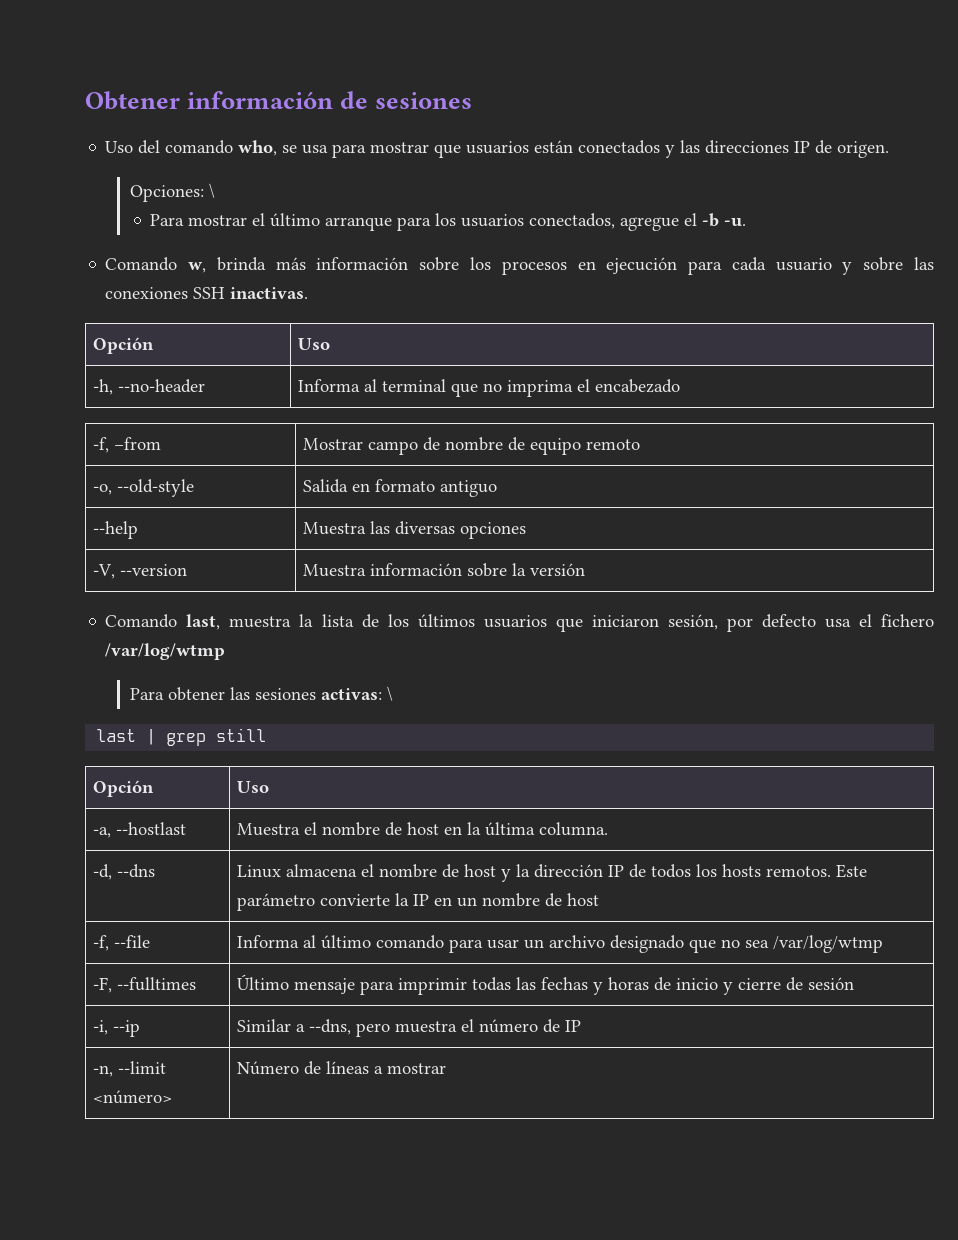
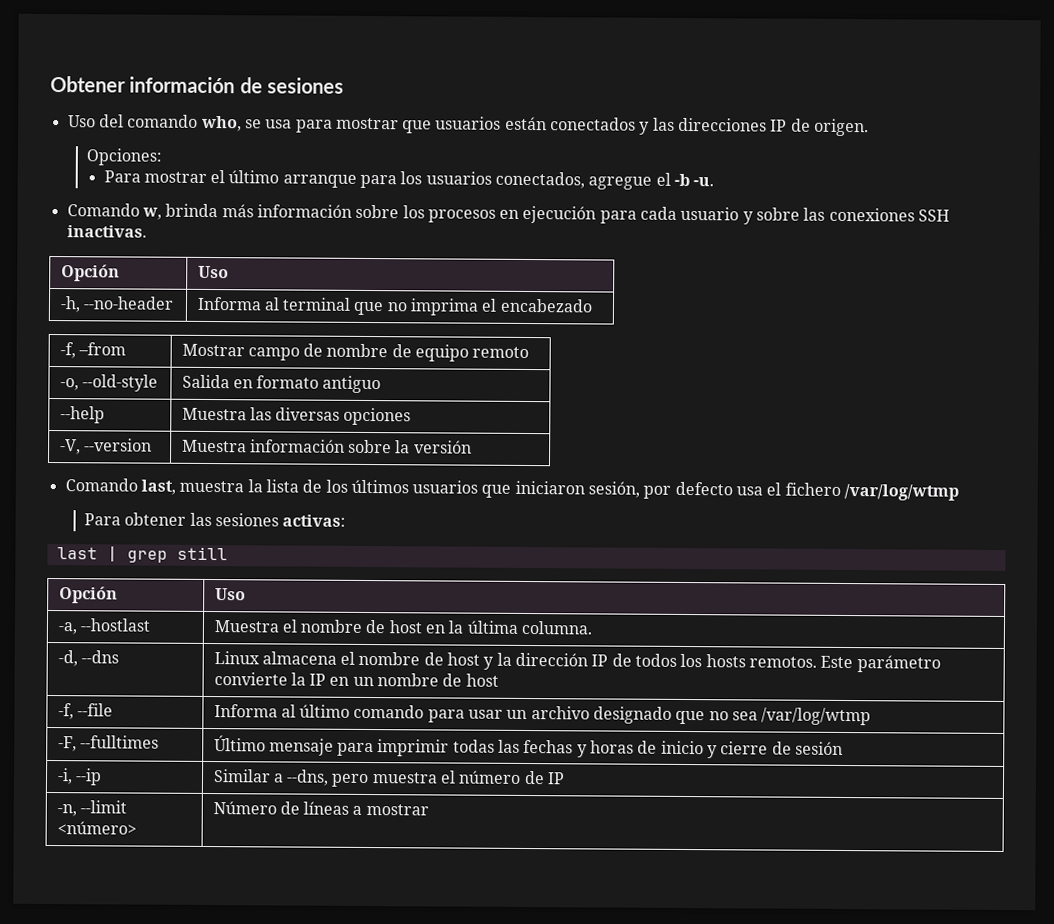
[209,183,216,198] \ -> (162, 157) none
[387,686,394,701] \ -> (347, 520) none

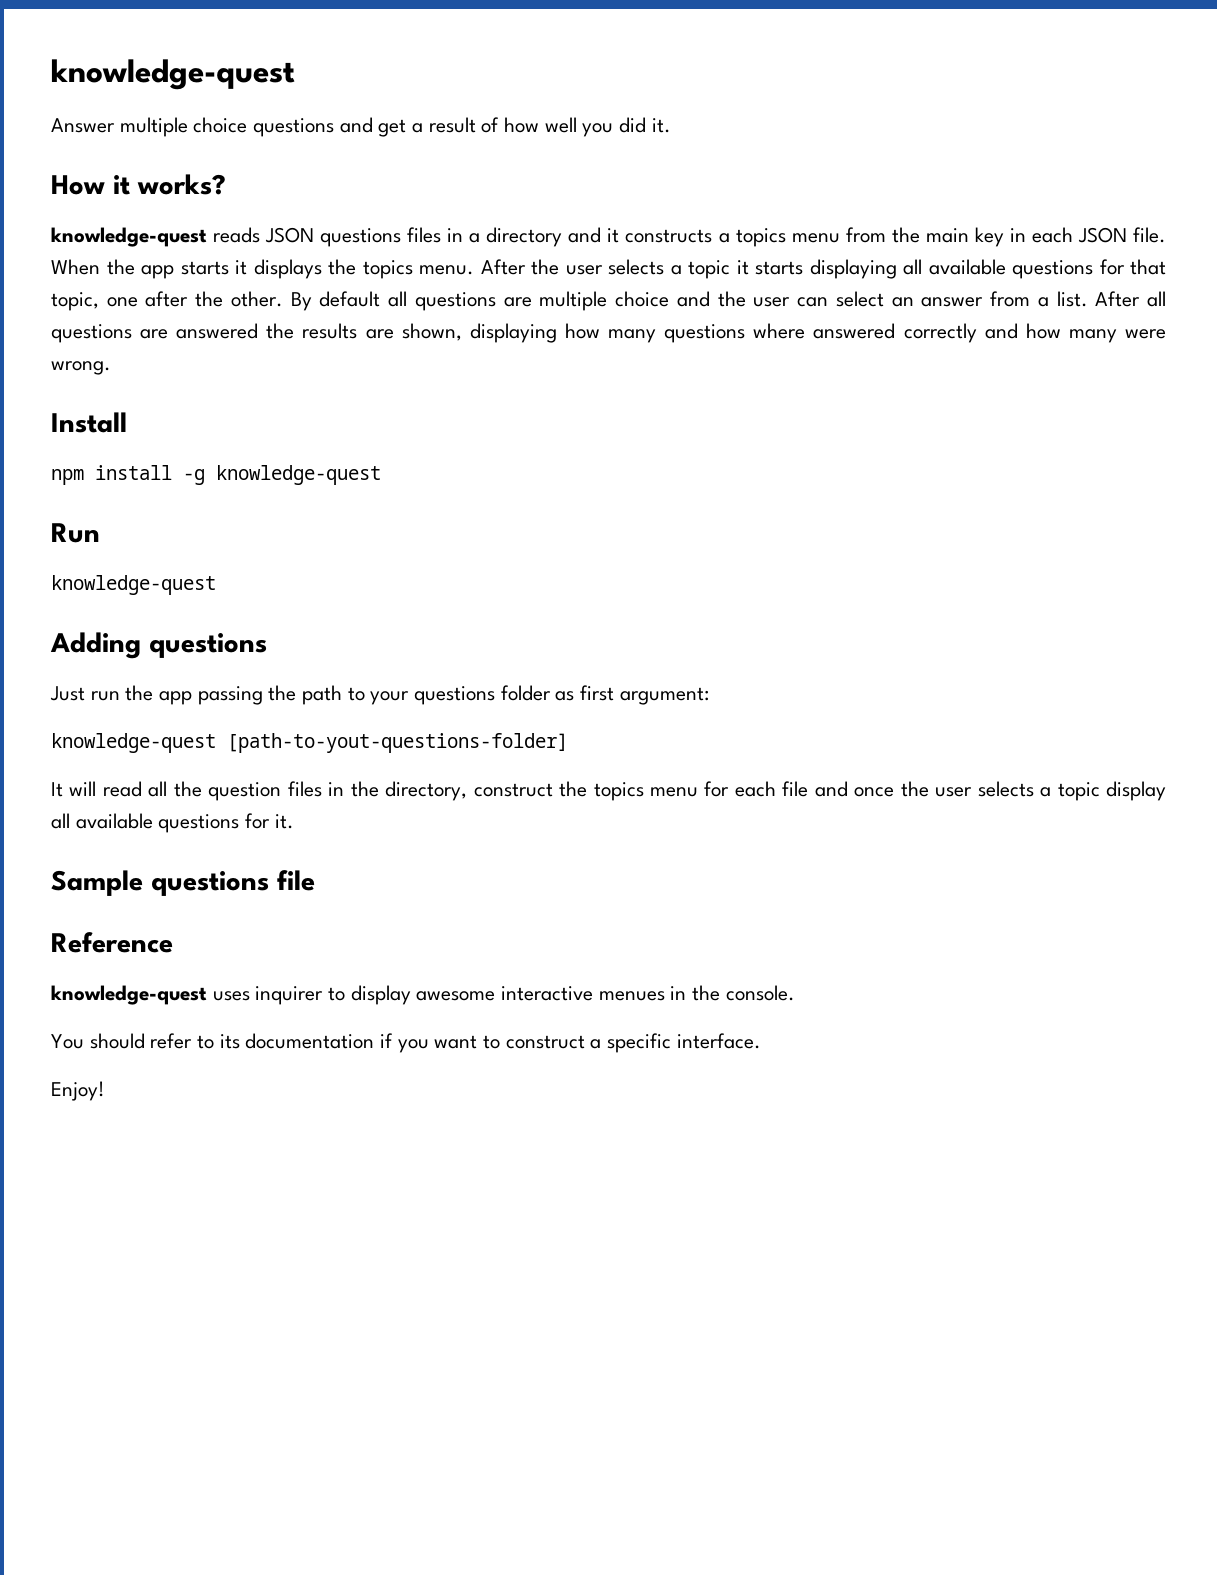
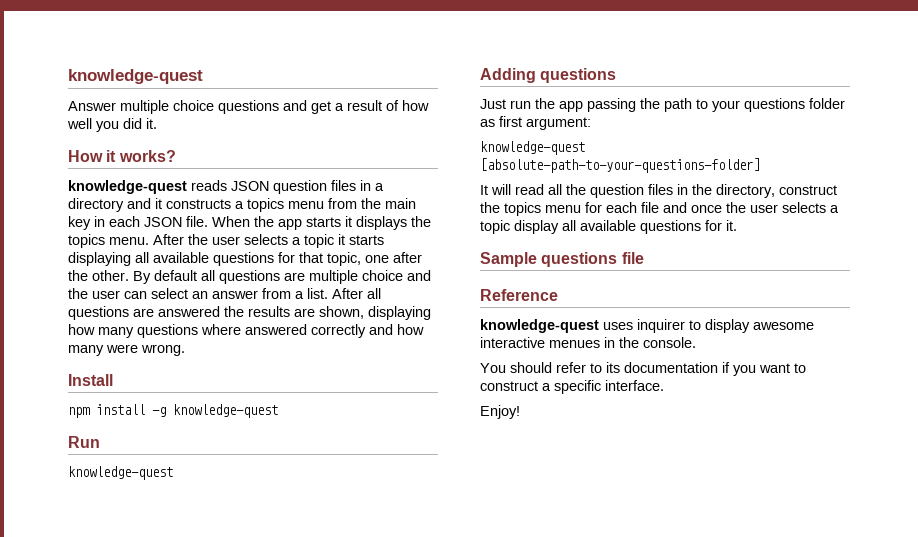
[320,228,402,247] questions -> [273,180,327,194] question
[227,733,568,753] [path-to-yout-questions-folder] -> [480,158,760,173] [absolute-path-to-your-questions-folder]

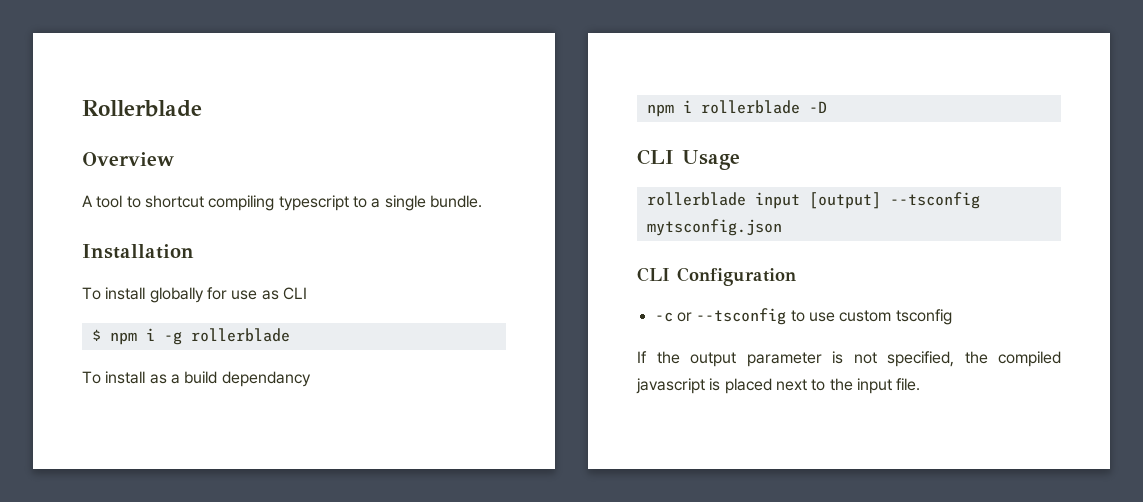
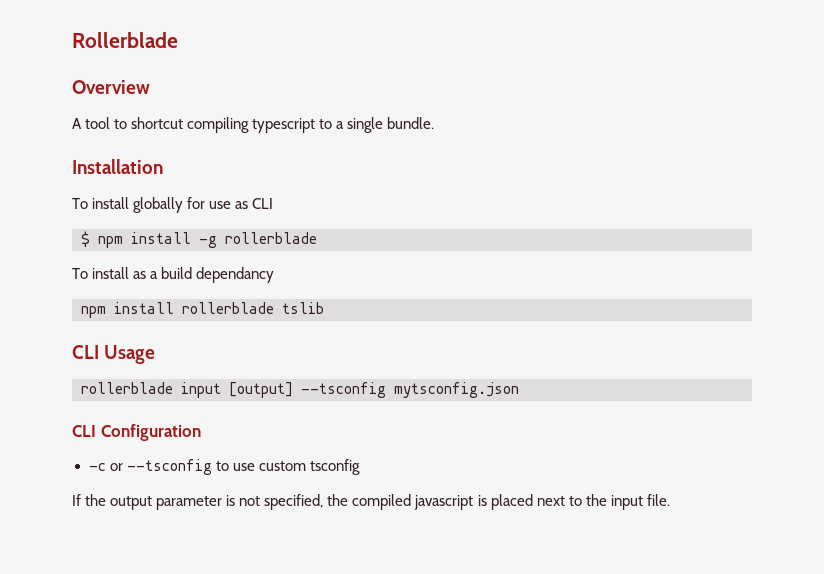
[145,328,155,341] i -> [131,232,191,244] install
[682,100,827,114] i rollerblade -D -> [114,302,324,314] install rollerblade tslib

» **Problem to solve**
Each line that has the word "questions" counts once. How many such lines are in the data? Give the number alone.

» **Your response**
2